The tested method should update the current value by the given update parameter multiplied by multiplyBy. And increment the updateCount when the value was updated.

public class TwoBugs {
 private final AtomicInteger value = new AtomicInteger(0);
 private int multiplyBy = 0;  // second bug: field must be volatile
 public void multiply(int update)  {
  value.updateAndGet( (v) -> { 
	return v + update;		  // first bug: must be multiplyBy * update
  });
 }
 public void setMultiplyBy(int newMultiplyBy) {
  multiplyBy = newMultiplyBy;
 }
 public int getValue() {
  return value.get();
 }
}

The first bug, e.g, the incorrect calculation can be detected by the first test. And the second bug, the field must be volatile, can be detected by the second test.

First test: Is the calculation right?

To see that the logic of our class is correct we use single-threaded tests. Test here all input parameters, error handling and so on. Since our multiply method is easy we only use the following two tests:

@Test
public void testDefault() {
 TwoBugs withTwoBugs = new TwoBugs();
 withTwoBugs.multiply(5);
 assertEquals( 0 , withTwoBugs.getValue()  );
}
@Test
public void testUpdate() {
 TwoBugs withTwoBugs = new TwoBugs();
 withTwoBugs.setMultiplyBy(5);
 withTwoBugs.multiply(5);
 assertEquals( 25 , withTwoBugs.getValue()  );
 withTwoBugs.multiply(5);
 assertEquals( 50 , withTwoBugs.getValue()  );
}

We check in this test that the multiplication by the default value zero works, line 5. And that setting a new multipleBy work, line 12 and 14. Both tests fail, which we can easily correct by adding the multiplication by multipleBy in our method:

public class OneBug {
 public void multiply(int update)  {
   value.updateAndGet( (v) -> { 
     return v + multiplyBy * update;		
  });
 }
 // other fields and methods omitted	
}

Second test: Multiple threads

In the second test, we want to check that our methods are thread safe.

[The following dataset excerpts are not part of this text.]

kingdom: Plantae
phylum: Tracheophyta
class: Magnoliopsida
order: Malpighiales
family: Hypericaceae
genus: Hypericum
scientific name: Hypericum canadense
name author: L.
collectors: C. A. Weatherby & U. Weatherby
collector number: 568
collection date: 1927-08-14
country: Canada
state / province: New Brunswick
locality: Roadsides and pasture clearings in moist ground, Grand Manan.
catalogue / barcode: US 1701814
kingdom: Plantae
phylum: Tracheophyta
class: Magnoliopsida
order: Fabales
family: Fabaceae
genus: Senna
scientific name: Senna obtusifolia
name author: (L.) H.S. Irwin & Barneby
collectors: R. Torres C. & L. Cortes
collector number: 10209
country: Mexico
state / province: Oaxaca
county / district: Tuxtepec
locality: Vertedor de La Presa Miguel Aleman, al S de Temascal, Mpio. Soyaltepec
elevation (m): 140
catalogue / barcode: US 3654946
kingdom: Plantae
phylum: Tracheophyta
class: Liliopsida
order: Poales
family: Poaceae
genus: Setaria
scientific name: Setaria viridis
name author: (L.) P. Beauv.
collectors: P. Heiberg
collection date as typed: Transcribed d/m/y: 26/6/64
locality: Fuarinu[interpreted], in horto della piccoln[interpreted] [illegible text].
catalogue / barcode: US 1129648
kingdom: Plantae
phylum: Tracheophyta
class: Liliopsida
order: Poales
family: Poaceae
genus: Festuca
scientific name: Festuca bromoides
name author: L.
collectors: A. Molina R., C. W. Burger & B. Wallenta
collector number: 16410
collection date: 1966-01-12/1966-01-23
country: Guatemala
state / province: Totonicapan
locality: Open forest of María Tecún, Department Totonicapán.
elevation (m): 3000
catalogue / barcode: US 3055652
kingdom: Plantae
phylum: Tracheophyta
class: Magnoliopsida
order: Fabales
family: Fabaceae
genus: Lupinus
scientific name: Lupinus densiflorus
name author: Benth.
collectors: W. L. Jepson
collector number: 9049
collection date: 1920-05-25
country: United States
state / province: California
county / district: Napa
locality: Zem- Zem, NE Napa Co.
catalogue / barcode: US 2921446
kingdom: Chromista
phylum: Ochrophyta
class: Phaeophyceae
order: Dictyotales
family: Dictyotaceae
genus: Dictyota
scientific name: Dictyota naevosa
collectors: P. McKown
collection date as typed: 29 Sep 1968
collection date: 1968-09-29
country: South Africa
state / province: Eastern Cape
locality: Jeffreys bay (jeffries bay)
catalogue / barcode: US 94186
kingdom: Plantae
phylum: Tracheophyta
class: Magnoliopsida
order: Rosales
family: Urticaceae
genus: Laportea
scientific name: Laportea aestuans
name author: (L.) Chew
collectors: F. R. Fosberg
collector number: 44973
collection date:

To do this we call all methods in parallel by multiple threads:

@RunWith(ConcurrentTestRunner.class)
public class TestAllMethodsMT {
 OneBug withOneBug = new OneBug(); 
 @Test
 public void setMultiplyBy() {
  withOneBug.setMultiplyBy(5);
 }
 @Test
 public void multiply() {
  withOneBug.multiply(5); 
 }
}

By using the RunWith annotation the JUnit test is run by a special ConcurrentTestRunner. This test runner runs the method annotated with "Test" parallel in 4 threads. Run the test with vmlens enabled to see the following race condition:

vmlens race conditions view

Here is the correct version of the class:

public class CorrectVersion {
 private final AtomicInteger value = new AtomicInteger(0);
 private volatile int multiplyBy = 0;
 public void multiply(int update)  {
  value.updateAndGet( (v) -> { 
	return v + + multiplyBy * update;		
  });
 }
 public void setMultiplyBy(int newMultiplyBy) {
  multiplyBy = newMultiplyBy;
 }
 public int getValue() {
  return value.get();
 }
}

Conclusion

When testing multi-threaded software you write two types of tests. First, write single threaded tests to test the functionality of your class. Here you should test all special cases. And after that use a multi-threaded test which calls all methods in parallel.